Set Partition Variable on a New Hive Plot#

Instantiating a HivePlot requires:

  • Nodes

  • Edges

  • A node partition variable, and

  • A node sorting variable.

Let’s recreate the above HivePlot instance without calling example_hive_plot().

First, we will borrow the nodes and edges from the above example:

[6]:
nodes = hp.nodes.copy()
edges = hp.edges.copy()

Next, for the partition variable, we want to partition the low values into 3 axes.

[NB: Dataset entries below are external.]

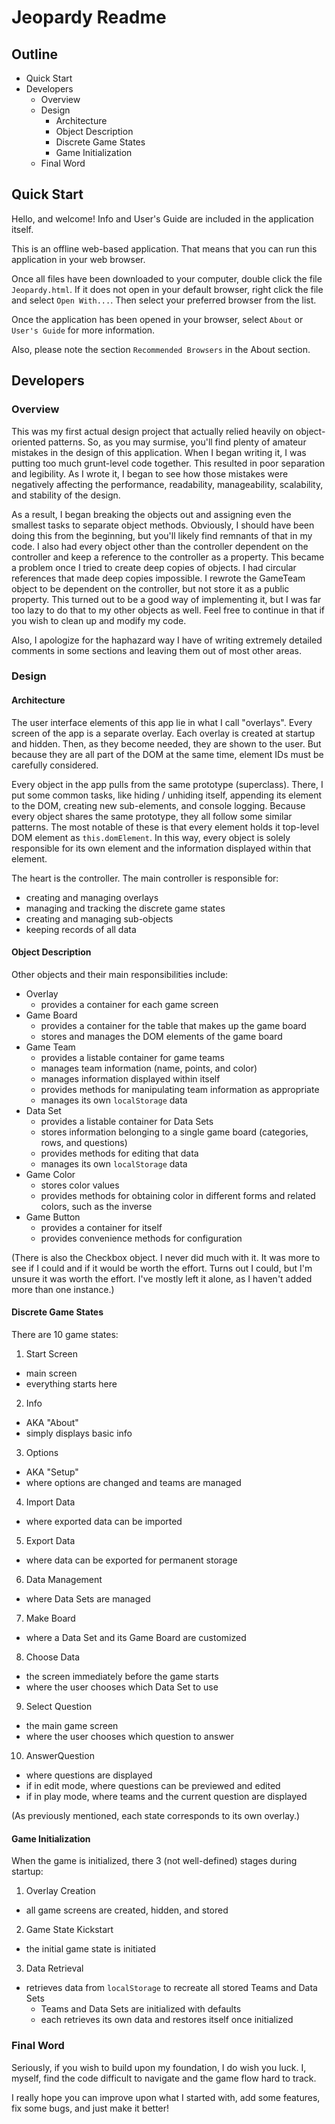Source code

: # Jeopardy Readme

## Outline
- Quick Start
- Developers
  - Overview
  - Design
    - Architecture
    - Object Description
    - Discrete Game States
    - Game Initialization
  - Final Word

## Quick Start

Hello, and welcome! Info and User's Guide are included in the application itself.

This is an offline web-based application. That means that you can run this application in your web browser.

Once all files have been downloaded to your computer, double click the file `Jeopardy.html`. If it does not open in your default browser, right click the file and select `Open With...`. Then select your preferred browser from the list.

Once the application has been opened in your browser, select `About` or `User's Guide` for more information.

Also, please note the section `Recommended Browsers` in the About section.

## Developers

### Overview

This was my first actual design project that actually relied heavily on object-oriented patterns. So, as you may surmise, you'll find plenty of amateur mistakes in the design of this application. When I began writing it, I was putting too much grunt-level code together. This resulted in poor separation and legibility. As I wrote it, I began to see how those mistakes were negatively affecting the performance, readability, manageability, scalability, and stability of the design.

As a result, I began breaking the objects out and assigning even the smallest tasks to separate object methods. Obviously, I should have been doing this from the beginning, but you'll likely find remnants of that in my code. I also had every object other than the controller dependent on the controller and keep a reference to the controller as a property. This became a problem once I tried to create deep copies of objects. I had circular references that made deep copies impossible. I rewrote the GameTeam object to be dependent on the controller, but not store it as a public property. This turned out to be a good way of implementing it, but I was far too lazy to do that to my other objects as well. Feel free to continue in that if you wish to clean up and modify my code.

Also, I apologize for the haphazard way I have of writing extremely detailed comments in some sections and leaving them out of most other areas.

### Design

#### Architecture

The user interface elements of this app lie in what I call "overlays". Every screen of the app is a separate overlay. Each overlay is created at startup and hidden. Then, as they become needed, they are shown to the user. But because they are all part of the DOM at the same time, element IDs must be carefully considered.

Every object in the app pulls from the same prototype (superclass). There, I put some common tasks, like hiding / unhiding itself, appending its element to the DOM, creating new sub-elements, and console logging. Because every object shares the same prototype, they all follow some similar patterns. The most notable of these is that every element holds it top-level DOM element as `this.domElement`. In this way, every object is solely responsible for its own element and the information displayed within that element.

The heart is the controller. The main controller is responsible for:
- creating and managing overlays
- managing and tracking the discrete game states
- creating and managing sub-objects
- keeping records of all data

#### Object Description

Other objects and their main responsibilities include:
- Overlay
  - provides a container for each game screen
- Game Board
  - provides a container for the table that makes up the game board
  - stores and manages the DOM elements of the game board
- Game Team
  - provides a listable container for game teams
  - manages team information (name, points, and color)
  - manages information displayed within itself
  - provides methods for manipulating team information as appropriate
  - manages its own `localStorage` data
- Data Set
  - provides a listable container for Data Sets
  - stores information belonging to a single game board (categories, rows, and questions)
  - provides methods for editing that data
  - manages its own `localStorage` data
- Game Color
  - stores color values
  - provides methods for obtaining color in different forms and related colors, such as the inverse
- Game Button
  - provides a container for itself
  - provides convenience methods for configuration

(There is also the Checkbox object. I never did much with it. It was more to see if I could and if it would be worth the effort. Turns out I could, but I'm unsure it was worth the effort. I've mostly left it alone, as I haven't added more than one instance.)

#### Discrete Game States

There are 10 game states:
1. Start Screen
  - main screen
  - everything starts here
2. Info
  - AKA "About"
  - simply displays basic info
3. Options
  - AKA "Setup"
  - where options are changed and teams are managed
4. Import Data
  - where exported data can be imported
5. Export Data
  - where data can be exported for permanent storage
6. Data Management
  - where Data Sets are managed
7. Make Board
  - where a Data Set and its Game Board are customized
8. Choose Data
  - the screen immediately before the game starts
  - where the user chooses which Data Set to use
9. Select Question
  - the main game screen
  - where the user chooses which question to answer
10. AnswerQuestion
  - where questions are displayed
  - if in edit mode, where questions can be previewed and edited
  - if in play mode, where teams and the current question are displayed

(As previously mentioned, each state corresponds to its own overlay.)

#### Game Initialization

When the game is initialized, there 3 (not well-defined) stages during startup:
1. Overlay Creation
  - all game screens are created, hidden, and stored
2. Game State Kickstart
  - the initial game state is initiated
3. Data Retrieval
  - retrieves data from `localStorage` to recreate all stored Teams and Data Sets
    - Teams and Data Sets are initialized with defaults
    - each retrieves its own data and restores itself once initialized

### Final Word

Seriously, if you wish to build upon my foundation, I do wish you luck. I, myself, find the code difficult to navigate and the game flow hard to track.

I really hope you can improve upon what I started with, add some features, fix some bugs, and just make it better!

We need to create this partition variable and save it in the node data first, which can be done via the NodeCollection.create_partition_variable() method:

[7]:
low_partition_variable_name = nodes.create_partition_variable(
    data_column="low",
    cutoffs=3,  # partition into 3 axes
    labels=["A", "B", "C"],  # keep axis names the same
    partition_variable_name="my_new_partition",
)

Finally, for the sorting variable, we will be consistent with the above example, setting all the axis sorting variables to low.

[8]:
sorting_variable = "low"

With those four inputs, we can instantiate a new HivePlot object with equivalent plotting results to the above example:

[9]:
new_hp = HivePlot(
    nodes=nodes,
    edges=edges,
    partition_variable=low_partition_variable_name,
    sorting_variables=sorting_variable,
)

# do equivalent plotting to above example
fig, ax = new_hp.plot(node_kwargs=node_kwargs)

ax.set_title(
    "Recreating Example Hive Plot",
    y=1.05,
)
plt.show()
../_images/notebooks_setting_partition_variable_18_0.png

We could use any partition variable we want from the underlying NodeCollection. What would happen if we instead partitioned by the node unique IDs?

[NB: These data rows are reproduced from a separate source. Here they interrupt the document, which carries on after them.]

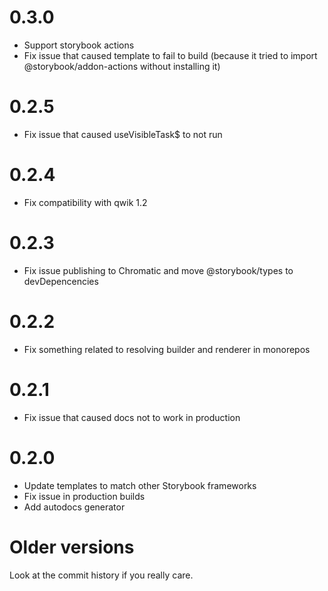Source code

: # 0.3.0

- Support storybook actions
- Fix issue that caused template to fail to build (because it tried to import @storybook/addon-actions without installing it)

# 0.2.5

- Fix issue that caused useVisibleTask$ to not run

# 0.2.4

- Fix compatibility with qwik 1.2

# 0.2.3

- Fix issue publishing to Chromatic and move @storybook/types to devDepencencies

# 0.2.2

- Fix something related to resolving builder and renderer in monorepos

# 0.2.1

- Fix issue that caused docs not to work in production

# 0.2.0

- Update templates to match other Storybook frameworks
- Fix issue in production builds
- Add autodocs generator

# Older versions

Look at the commit history if you really care.
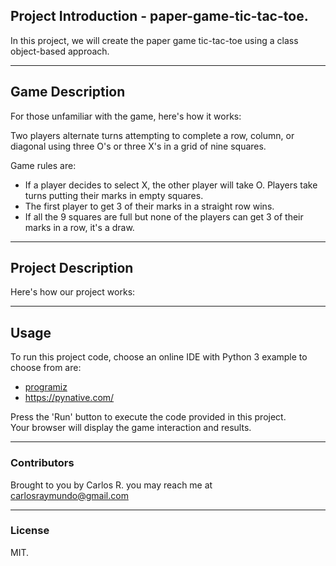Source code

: ## Project Introduction - paper-game-tic-tac-toe.
In this project, we will create the paper game tic-tac-toe using a class object-based approach.  

---
## Game Description
For those unfamiliar with the game, here's how it works:

Two players alternate turns attempting to complete a row, column, or diagonal using three O's or three X's in a grid of nine squares.

Game rules are:
* If a player decides to select X, the other player will take O. Players take turns putting their marks in empty squares.
* The first player to get 3 of their marks in a straight row wins.
* If all the 9 squares are full but none of the players can get 3 of their marks in a row, it's a draw.

---
## Project Description
Here's how our project works:

 

---
## Usage
To run this project code, choose an online IDE with Python 3 example to choose from are:
* [programiz](https://www.programiz.com/python-programming/online-compiler/)
* https://pynative.com/

Press the 'Run' button to execute the code provided in this project.  
Your browser will display the game interaction and results.

---
### Contributors
Brought to you by Carlos R. you may reach me at carlosraymundo@gmail.com

---
### License
MIT.
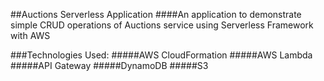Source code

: ##Auctions Serverless Application
####An application to demonstrate simple CRUD operations of Auctions service using Serverless Framework with AWS

###Technologies Used:
#####AWS CloudFormation
#####AWS Lambda
#####API Gateway
#####DynamoDB
#####S3
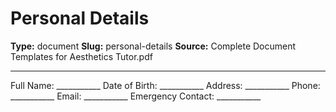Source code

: # Personal Details

**Type:** document
**Slug:** personal-details
**Source:** Complete Document Templates for Aesthetics Tutor.pdf

---

Full Name: ___________ Date of Birth: ___________ Address: ___________ Phone: ___________ Email:
___________ Emergency Contact: ___________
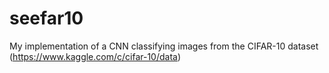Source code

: # seefar10
My implementation of a CNN classifying images from the CIFAR-10 dataset (https://www.kaggle.com/c/cifar-10/data)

Note there’s no relationship between node IDs and the corresponding low values:

[10]:
fig, ax = plt.subplots()
ax.scatter(nodes.data[nodes.unique_id_column], nodes.data.low)
ax.set_xlabel("Node ID")
ax.set_ylabel("Node 'low' Value")
ax.set_title("No relationship between node ID and node 'low' value")
plt.show()
../_images/notebooks_setting_partition_variable_20_0.png

which means if we partition according to node IDs, then each axis should have comparable node color representation (though the within-axis sorting will be preserved):

[11]:
node_id_partition_variable = nodes.create_partition_variable(
    data_column=nodes.unique_id_column,
    cutoffs=3,  # still partition into 3 axes
    labels=["ID A", "ID B", "ID C"],
    partition_variable_name="my_node_id_partition",
)

node_sorted_hp = HivePlot(
    nodes=nodes,
    edges=edges,
    partition_variable=node_id_partition_variable,  # use new partition
    sorting_variables=sorting_variable,
)

# do equivalent plotting to above example
fig, ax = node_sorted_hp.plot(node_kwargs=node_kwargs)

ax.set_title(
    "Node ID Partition Hive Plot",
    y=1.05,
)
plt.show()
../_images/notebooks_setting_partition_variable_22_0.png

Set Partition Variable on an Existing Hive Plot#

For an existing HivePlot, we need change its partition by calling HivePlot.set_partition().

Let’s take our node ID-sorted hive plot from above and switch its partition back to our low_partition_variable_name partition variable that we created above, which is equivalent to our original hive plot partition:

[12]:
node_sorted_hp.set_partition(
    partition_variable=low_partition_variable_name,
    sorting_variables=sorting_variable,  # must specify sorting variables for new partition
)

# do equivalent plotting to original example
fig, ax = node_sorted_hp.plot(node_kwargs=node_kwargs)

plt.show()
../_images/notebooks_setting_partition_variable_24_0.png

Since this partition change requires reallocating all nodes to newly-generated axes, the set_partition() call also requires specifying the sorting_variables parameter. Since we’re drawing new axes with the call, hiveplotlib will not assume how we want to sort and place the nodes on our new axes.

Note, if we were previously considering repeat axes, this call would require us to specify if / which repeat_axes we want. By default, as is done in the instantiation of a HivePlot instance, if not specified, no repeat axes will be drawn.